Occorre rilevare però che l’articolo in questione non era un semplice articolo di cronaca giudiziaria, in relazione al quale si richiede una fedele ed asettica riproduzione dei fatti appresi dalle fonti, ma un articolo di approfondimento giornalistico, pubblicato da un settimanale nell’ambito di una inchiesta sul tema dei tentativi di infiltrazione della camorra nelle attività commerciali. Per quanto concerne il giornalismo di inchiesta e di approfondimento, se la verità dei fatti va sempre rispettata, ovvero se i fatti vanno riferiti così come sono stati appresi, non può confiscarsi al giornalista il diritto-dovere di analizzarli, di interpretarli, di porli in correlazione l’uno con l’altro prospettando una chiave di lettura, che e il proprium della sua attività – pur sempre nel rispetto dei limiti esterni della pertinenza e della continenza.

Mentre la cronaca (giudiziaria) contiene solo la ricostruzione fedele dei fatti per come risultanti dalle fonti a disposizione del giornalista, che deve cercare anche di verificarne l’attendibilità, salvo che le fonti non siano di provenienza dall’autorità giudiziaria, nel giornalismo di inchiesta o di approfondimento, i fatti devono essere esposti nel rispetto del criterio della verità, ma poi possono essere letti e messi in correlazione tra loro con quel contributo di originalità che e dato proprio dall’approfondimento giornalistico, che può essere anche teso allo sviluppo di una tesi della quale si cerca il riscontro nello sviluppo dell’inchiesta. Ciò che conta, ai fini della esclusione di una colorazione diffamatoria del giornalismo di inchiesta è che i due elementi – verità dei fatti riferiti, analisi ed interpretazione degli stessi da parte del giornalista – non vengano confusi all’interno dell’articolo, disorientando il lettore ed alterando la sua percezione, ovvero che rimanga chiaro, all’interno dell’articolo, quali sono i fatti obiettivi e quali sia la lettura che di essi dà il giornale, e la valutazione che ne trae>>.

Applicato al caso de quo:

<<7. – Quanto al mancato rispetto dei limiti della pertinenza e della continenza, le censure, contenute nel terzo motivo, sono alquanto generiche e comunque infondate.
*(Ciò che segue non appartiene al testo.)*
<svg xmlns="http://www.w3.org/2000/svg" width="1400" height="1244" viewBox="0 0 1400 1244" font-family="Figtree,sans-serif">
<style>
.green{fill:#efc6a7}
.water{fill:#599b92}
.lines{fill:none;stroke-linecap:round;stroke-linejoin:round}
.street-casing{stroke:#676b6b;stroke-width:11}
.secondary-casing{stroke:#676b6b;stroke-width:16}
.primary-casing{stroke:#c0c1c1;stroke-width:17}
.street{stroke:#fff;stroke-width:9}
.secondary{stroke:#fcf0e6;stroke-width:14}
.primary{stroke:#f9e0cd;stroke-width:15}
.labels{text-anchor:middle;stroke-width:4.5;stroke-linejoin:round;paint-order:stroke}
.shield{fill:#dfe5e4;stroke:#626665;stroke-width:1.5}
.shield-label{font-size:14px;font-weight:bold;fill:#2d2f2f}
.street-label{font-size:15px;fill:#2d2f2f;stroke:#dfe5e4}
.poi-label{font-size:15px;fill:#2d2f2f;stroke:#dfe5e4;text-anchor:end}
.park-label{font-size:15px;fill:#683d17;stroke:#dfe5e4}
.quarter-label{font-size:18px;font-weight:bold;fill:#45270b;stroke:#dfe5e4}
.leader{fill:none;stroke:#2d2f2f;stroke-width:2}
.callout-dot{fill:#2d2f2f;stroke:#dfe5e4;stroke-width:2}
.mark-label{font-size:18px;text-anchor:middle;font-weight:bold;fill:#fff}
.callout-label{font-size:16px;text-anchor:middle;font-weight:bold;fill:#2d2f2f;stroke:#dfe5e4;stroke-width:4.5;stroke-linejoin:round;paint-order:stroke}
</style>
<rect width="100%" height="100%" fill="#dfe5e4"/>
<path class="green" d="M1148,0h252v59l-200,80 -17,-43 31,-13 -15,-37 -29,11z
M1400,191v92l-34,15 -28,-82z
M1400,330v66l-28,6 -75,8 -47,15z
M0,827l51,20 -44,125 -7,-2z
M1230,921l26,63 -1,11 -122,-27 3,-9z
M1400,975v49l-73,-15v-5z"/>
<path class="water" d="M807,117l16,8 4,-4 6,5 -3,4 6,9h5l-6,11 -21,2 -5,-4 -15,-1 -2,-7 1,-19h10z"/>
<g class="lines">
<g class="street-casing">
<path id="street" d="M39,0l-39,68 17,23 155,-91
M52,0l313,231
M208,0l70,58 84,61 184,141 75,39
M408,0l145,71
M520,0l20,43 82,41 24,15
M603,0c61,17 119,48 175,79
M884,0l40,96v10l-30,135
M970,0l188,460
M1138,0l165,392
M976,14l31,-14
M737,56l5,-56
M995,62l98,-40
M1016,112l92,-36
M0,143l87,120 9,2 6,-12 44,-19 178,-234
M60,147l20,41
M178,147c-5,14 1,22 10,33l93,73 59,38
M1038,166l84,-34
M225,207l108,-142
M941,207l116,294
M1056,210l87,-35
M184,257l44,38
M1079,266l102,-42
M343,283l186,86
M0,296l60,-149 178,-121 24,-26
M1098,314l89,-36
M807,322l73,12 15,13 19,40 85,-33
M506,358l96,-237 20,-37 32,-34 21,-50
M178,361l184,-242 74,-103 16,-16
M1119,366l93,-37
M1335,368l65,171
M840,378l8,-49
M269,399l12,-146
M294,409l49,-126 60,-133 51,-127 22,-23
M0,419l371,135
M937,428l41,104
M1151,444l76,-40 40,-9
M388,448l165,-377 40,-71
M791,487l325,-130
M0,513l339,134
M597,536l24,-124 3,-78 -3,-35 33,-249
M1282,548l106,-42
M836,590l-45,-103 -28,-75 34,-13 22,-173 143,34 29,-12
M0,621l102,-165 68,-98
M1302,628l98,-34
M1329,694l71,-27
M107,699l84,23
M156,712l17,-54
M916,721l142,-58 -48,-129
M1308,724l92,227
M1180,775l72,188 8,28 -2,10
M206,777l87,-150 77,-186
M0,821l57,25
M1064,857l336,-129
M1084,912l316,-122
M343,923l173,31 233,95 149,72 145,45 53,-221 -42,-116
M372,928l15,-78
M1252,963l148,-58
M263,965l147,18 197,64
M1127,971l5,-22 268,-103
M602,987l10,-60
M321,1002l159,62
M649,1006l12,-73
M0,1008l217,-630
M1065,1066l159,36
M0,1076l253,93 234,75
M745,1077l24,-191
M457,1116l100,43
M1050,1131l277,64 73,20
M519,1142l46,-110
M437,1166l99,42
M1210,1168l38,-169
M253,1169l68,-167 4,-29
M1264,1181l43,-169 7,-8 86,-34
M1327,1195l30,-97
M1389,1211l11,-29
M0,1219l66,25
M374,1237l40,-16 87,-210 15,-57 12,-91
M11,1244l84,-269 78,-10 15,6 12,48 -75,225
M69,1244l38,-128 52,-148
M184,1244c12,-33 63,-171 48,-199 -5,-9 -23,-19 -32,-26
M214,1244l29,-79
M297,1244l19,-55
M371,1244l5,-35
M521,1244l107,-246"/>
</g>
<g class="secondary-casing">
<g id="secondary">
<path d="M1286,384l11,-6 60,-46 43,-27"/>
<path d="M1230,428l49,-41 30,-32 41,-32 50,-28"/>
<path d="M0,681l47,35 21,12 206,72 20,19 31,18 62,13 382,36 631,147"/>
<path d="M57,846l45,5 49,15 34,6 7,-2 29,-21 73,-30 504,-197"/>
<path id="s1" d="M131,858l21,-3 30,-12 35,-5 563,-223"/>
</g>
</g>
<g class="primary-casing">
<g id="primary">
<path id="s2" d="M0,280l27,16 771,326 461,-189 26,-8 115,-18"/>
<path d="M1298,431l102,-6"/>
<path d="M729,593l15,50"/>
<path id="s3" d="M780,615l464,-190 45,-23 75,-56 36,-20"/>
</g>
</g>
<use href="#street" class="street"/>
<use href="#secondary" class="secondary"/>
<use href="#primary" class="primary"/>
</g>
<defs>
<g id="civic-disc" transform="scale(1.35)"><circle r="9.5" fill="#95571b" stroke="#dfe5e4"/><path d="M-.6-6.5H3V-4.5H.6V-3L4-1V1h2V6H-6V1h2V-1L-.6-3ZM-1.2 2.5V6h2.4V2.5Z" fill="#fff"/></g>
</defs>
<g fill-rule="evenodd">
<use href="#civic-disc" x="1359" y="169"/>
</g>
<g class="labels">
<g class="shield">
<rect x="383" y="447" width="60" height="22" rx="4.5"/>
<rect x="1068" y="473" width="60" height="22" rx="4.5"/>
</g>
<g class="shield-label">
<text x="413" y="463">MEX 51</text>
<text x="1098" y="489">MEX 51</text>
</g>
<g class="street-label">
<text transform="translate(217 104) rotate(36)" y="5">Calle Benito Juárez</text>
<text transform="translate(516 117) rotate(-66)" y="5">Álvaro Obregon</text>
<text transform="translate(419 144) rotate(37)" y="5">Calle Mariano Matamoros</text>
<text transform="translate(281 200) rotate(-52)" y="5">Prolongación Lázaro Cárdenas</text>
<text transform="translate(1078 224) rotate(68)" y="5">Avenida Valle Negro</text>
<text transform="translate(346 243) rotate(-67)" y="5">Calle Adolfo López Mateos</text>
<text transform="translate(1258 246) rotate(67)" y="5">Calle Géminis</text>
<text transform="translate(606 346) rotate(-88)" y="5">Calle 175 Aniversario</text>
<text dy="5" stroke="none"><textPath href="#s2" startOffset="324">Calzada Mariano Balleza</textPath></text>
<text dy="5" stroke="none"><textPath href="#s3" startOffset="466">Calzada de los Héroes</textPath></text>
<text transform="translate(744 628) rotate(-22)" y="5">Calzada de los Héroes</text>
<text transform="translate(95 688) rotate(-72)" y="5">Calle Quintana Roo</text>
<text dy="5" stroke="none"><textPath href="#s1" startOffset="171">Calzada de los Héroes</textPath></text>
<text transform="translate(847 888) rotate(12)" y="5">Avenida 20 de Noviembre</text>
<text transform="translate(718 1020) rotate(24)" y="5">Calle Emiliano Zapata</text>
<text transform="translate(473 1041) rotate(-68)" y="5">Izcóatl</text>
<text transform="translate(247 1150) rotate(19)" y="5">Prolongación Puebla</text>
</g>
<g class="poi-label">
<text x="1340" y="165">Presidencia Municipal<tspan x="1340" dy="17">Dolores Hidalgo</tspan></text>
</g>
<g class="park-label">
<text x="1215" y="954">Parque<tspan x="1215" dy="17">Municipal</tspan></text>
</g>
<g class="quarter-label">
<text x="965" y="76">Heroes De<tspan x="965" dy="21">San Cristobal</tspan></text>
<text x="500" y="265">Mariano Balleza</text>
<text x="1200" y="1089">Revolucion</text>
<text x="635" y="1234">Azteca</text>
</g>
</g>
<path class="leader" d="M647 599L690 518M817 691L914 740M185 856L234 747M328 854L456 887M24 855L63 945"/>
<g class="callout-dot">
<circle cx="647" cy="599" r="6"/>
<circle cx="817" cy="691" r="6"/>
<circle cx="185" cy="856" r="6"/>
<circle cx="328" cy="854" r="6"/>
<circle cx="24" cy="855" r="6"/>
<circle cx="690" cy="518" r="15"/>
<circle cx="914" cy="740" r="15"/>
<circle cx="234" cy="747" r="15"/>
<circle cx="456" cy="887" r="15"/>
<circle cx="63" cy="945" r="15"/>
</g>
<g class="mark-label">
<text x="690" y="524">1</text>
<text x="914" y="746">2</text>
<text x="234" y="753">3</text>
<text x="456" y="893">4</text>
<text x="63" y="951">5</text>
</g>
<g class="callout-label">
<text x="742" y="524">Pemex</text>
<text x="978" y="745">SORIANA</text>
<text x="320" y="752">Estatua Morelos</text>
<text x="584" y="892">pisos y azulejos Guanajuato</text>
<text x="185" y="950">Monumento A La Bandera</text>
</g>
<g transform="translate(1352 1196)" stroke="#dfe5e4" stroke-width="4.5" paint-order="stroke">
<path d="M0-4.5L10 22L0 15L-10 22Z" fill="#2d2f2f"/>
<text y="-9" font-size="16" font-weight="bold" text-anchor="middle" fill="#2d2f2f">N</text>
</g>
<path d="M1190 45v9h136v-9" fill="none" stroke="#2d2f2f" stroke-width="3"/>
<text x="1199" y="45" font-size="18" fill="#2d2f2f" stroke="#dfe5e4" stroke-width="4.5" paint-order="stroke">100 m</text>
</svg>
La sentenza impugnata è esente dai vizi denunciati: da un lato analizza i profili di rilevanza della inchiesta e dà atto, correttamente, della sua conformità all’interesse pubblico, che sussisterebbe quand’anche, accedendo alla ricostruzione dei fatti prospettata dai ricorrenti, il Ma.Gi. fosse del tutto estraneo ai fatti di penale rilevanza, non indagato e non sottoposto a dirette intercettazioni, perché sarebbe comunque conforme all’interesse pubblico venire a conoscenza dei tentativi della malavita organizzata di infiltrarsi nel tessuto economico sano della società.
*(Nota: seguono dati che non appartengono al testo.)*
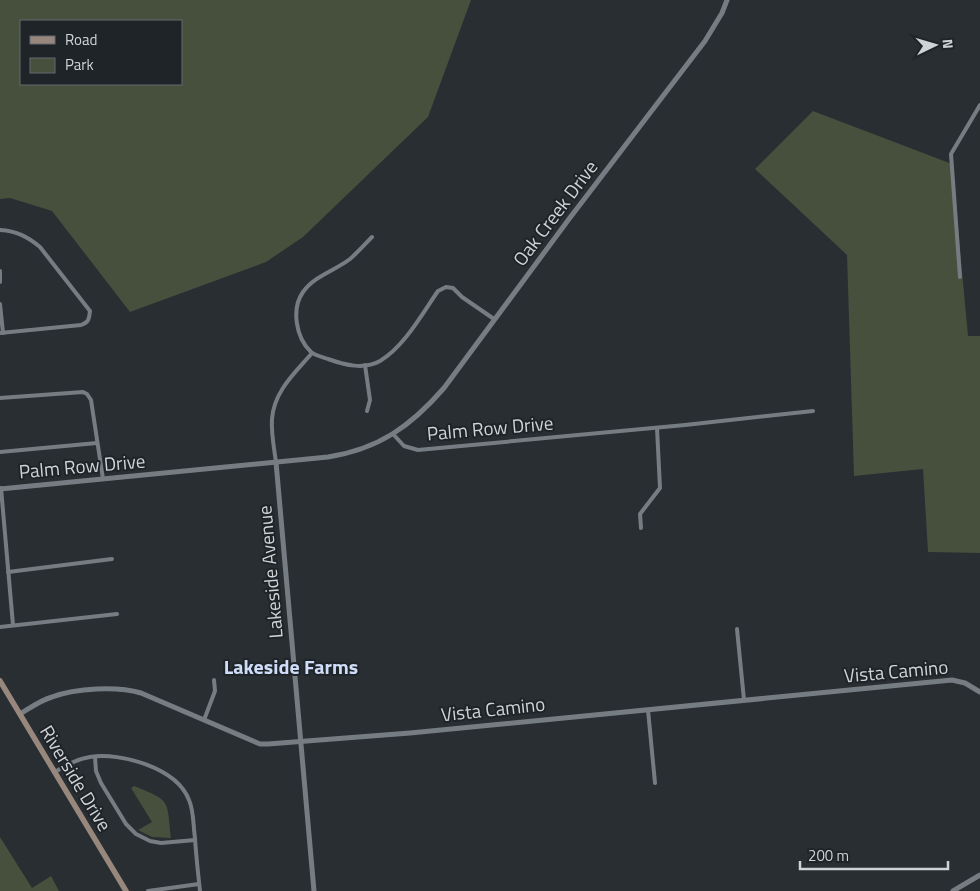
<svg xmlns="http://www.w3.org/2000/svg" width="980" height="891" viewBox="0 0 980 891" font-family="'Titillium Web',sans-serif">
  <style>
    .green { fill: #474f3d; fill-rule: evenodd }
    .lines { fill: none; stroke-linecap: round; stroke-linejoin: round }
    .minor { stroke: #767d82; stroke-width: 4 }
    .tertiary { stroke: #767d82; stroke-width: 5 }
    .secondary { stroke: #98877c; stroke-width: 5.5 }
    .labels { text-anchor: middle; stroke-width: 4; stroke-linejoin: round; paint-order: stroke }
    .street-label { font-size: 19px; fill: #cfd3d6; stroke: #1e2428 }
    .neighbourhood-label { font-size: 20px; font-weight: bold; fill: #cfddf8; stroke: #1e2428 }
  </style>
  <rect width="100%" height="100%" fill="#282e32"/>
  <g class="green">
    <path d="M0,0H471L428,117L303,237L266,262L130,312L52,211L10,198L0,199ZM21,21H181V84H21Z"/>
    <polygon points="813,111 952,164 968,336 980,336 980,553 928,552 923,469 854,476 847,255 755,169"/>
    <path d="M134,786C171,801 167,799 171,838L152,837L138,830L152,822L131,788Z"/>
    <polygon points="0,837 32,888 51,876 59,891 0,891"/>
  </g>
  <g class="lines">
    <g class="minor">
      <path d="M0,230C17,231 28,237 40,247L90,311C89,319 89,322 81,325L0,333"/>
      <path d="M372,237C365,244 358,252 350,259C336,270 314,276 303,292C291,309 296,338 311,352C316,356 323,357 328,359C345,365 364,370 380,361C404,347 422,314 438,291L446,287L453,288L462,297L494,319"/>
      <polyline points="0,271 0,282"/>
      <polyline points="960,277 951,154 980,105"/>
      <polyline points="0,304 3,333"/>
      <polyline points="365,365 370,400 367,411"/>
      <polyline points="0,398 83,392 87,394 91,400 103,479"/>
      <polyline points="393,434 404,446 418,450 685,425 813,411"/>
      <polyline points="0,452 97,443"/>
      <path d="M276,462C274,448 271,433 272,419C274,391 295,373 312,353"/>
      <polyline points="1,488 13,625"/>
      <polyline points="641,528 640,514 660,488 657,428"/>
      <polyline points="8,572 112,559"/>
      <polyline points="0,627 117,614"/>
      <polyline points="737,629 744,700"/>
      <polyline points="648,710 655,783"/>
      <polyline points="204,720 215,691 214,680"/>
      <polyline points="95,757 96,771 101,783 126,824 136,834 150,841 161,843 195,840"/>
      <path d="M55,772C66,765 77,759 90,757C121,752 177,768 189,800C194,811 193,825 195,838C196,855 198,873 200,891"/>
      <polyline points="148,891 199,884"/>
    </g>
    <g class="tertiary">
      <polyline points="276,462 314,891"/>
      <path d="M0,489L328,457C379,449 411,426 444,388L569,219L705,41L722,13L727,0"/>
      <path d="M20,714C30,708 41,700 52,697C76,688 117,686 141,693L260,744H268L410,733L952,680L965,683L980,692"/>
      <polyline points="953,891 980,875"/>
    </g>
    <polyline class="secondary" points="0,681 126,891"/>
  </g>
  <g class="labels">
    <g class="street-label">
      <text transform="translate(555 213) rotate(-53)" y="7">Oak Creek Drive</text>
      <text transform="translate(490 428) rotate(-5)" y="7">Palm Row Drive</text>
      <text transform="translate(82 466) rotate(-5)" y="7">Palm Row Drive</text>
      <text transform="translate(270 572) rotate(-95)" y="7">Lakeside Avenue</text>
      <text transform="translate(896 671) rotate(-5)" y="7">Vista Camino</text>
      <text transform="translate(493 709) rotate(-6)" y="7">Vista Camino</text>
      <text transform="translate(76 778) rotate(59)" y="7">Riverside Drive</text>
    </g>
    <g class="neighbourhood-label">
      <text x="291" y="674">Lakeside Farms</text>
    </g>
  </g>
  <rect x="20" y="20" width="162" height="65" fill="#1e2428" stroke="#656a6e"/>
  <rect x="30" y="36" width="25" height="8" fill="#98877c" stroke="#656a6e"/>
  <text x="65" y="45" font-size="15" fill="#cfd3d6">Road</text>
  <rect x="30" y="58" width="25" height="15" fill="#474f3d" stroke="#656a6e"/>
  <text x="65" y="70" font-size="15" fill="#cfd3d6">Park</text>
  <g transform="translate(935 45) rotate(85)" stroke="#1e2428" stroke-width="4" paint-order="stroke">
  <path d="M0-4L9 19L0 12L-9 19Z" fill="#cfd3d6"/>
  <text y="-8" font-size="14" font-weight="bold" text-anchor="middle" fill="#cfd3d6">N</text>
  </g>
  <path d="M800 861v8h148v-8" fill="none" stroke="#cfd3d6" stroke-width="2.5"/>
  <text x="808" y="861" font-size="15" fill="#cfd3d6" stroke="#1e2428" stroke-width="4" paint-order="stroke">200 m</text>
</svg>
Anche quanto alla denunciata violazione della continenza, segnalata come particolarmente evidente nel titolo e nelle immagini ad esso accostate per enfatizzarlo e nei toni enfatici utilizzati per i sottotitoli e i cappelli introduttivi dei vari paragrafi più che nel testo, le censure sono infondate. La corte d’appello definisce il criterio della continenza richiamando proprie precedenti pronunce di merito in linea con i principi più volte affermati da questa Corte, secondo i quali essa deve essere correttamente intesa come correttezza formale dell’esposizione e non eccedenza dai limiti di quanto strettamente necessario per il pubblico interesse (Cass. n. 11767 del 2022), aggiungendo peraltro che la narrazione giornalistica, per essere rispettosa dell’altrui interesse a non essere screditati, non per questo può equivalere all’obbligo di utilizzare un linguaggio grigio ed anodino (richiama in proposito Cassazione penale n. 37442 del 2009)>>.